DOCUMENT:
________
Kirida Paopichit, senior economist of the World Bank's office in Thailand, says that overall, there are no widespread bubbles in the Thai economy at this stage.
"However, there are signs such as in the stock market where some listed firms, especially small ones, have seen stock prices rise sharply beyond their fundamental value," he said.
"This is due to an increase of speculative investments, but the bigger-cap stocks are still relatively OK in terms of price-earnings ratios. The Thai market's P/E ratio is about 14 times, which is still lower than the average of Asean stock markets, which is around 16 times.
"In the property sector, there are also some pockets of bubbles such as those in major provincial cities or those in the Northeast bordering Laos. Domestic interest rates are low so there is also real demand for houses and condos. Bank credit is another indicator of bubbles of the real estate sector.
________
MATERIAL PROVIDED:
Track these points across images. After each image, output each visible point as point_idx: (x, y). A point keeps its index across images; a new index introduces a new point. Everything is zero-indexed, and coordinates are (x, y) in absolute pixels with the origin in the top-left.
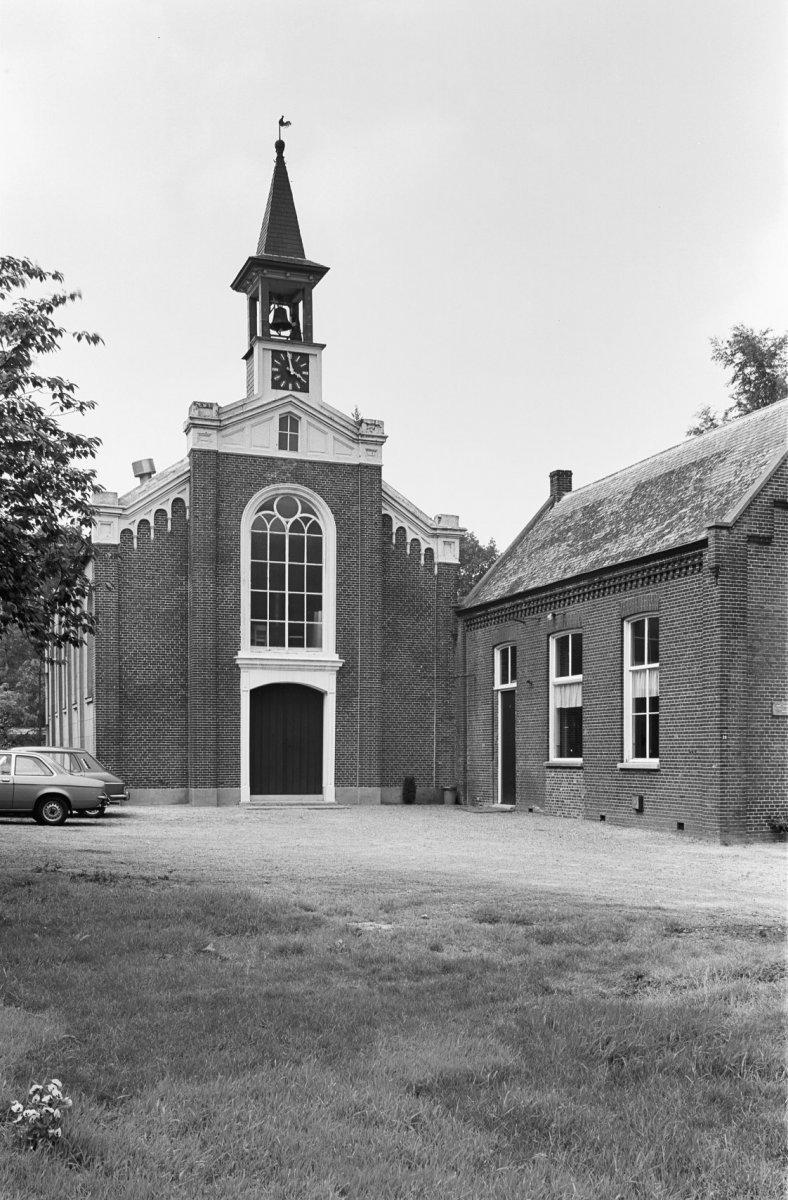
________
PROBLEMS TO WORK ON:
• A. In the passage on bubbles in the Thai economy, what is the average price-earnings ratio given for Asean stock markets?
• B. Pick up the passage on bubbles in the Thai economy after its last sentence and carry it forward.

EXERCISE RESULTS:
• A. Around 16 times.

• B.
"Regarding foreign capital inflows, money in the bond |market would not be much of a problem, but if it's in the stock market that's another matter. In general, foreign capital from quantitative easing in the US contains both hot money and long-term money or FDI or foreign direct investment.
"In the long run, as a development economist, I think the country has not invested significantly in mega-infrastructure projects for a long time since the Tom Yam Kung crisis in 1997 so it's a good time to do so under the Bt2-trillion mega projects being planned by the government.
"We have to weigh how much reserves we need for the rainy days and how much money we could invest for the future. External risks remain the eurozone crisis and the US recovery, which still relies on money printing, which cannot last forever."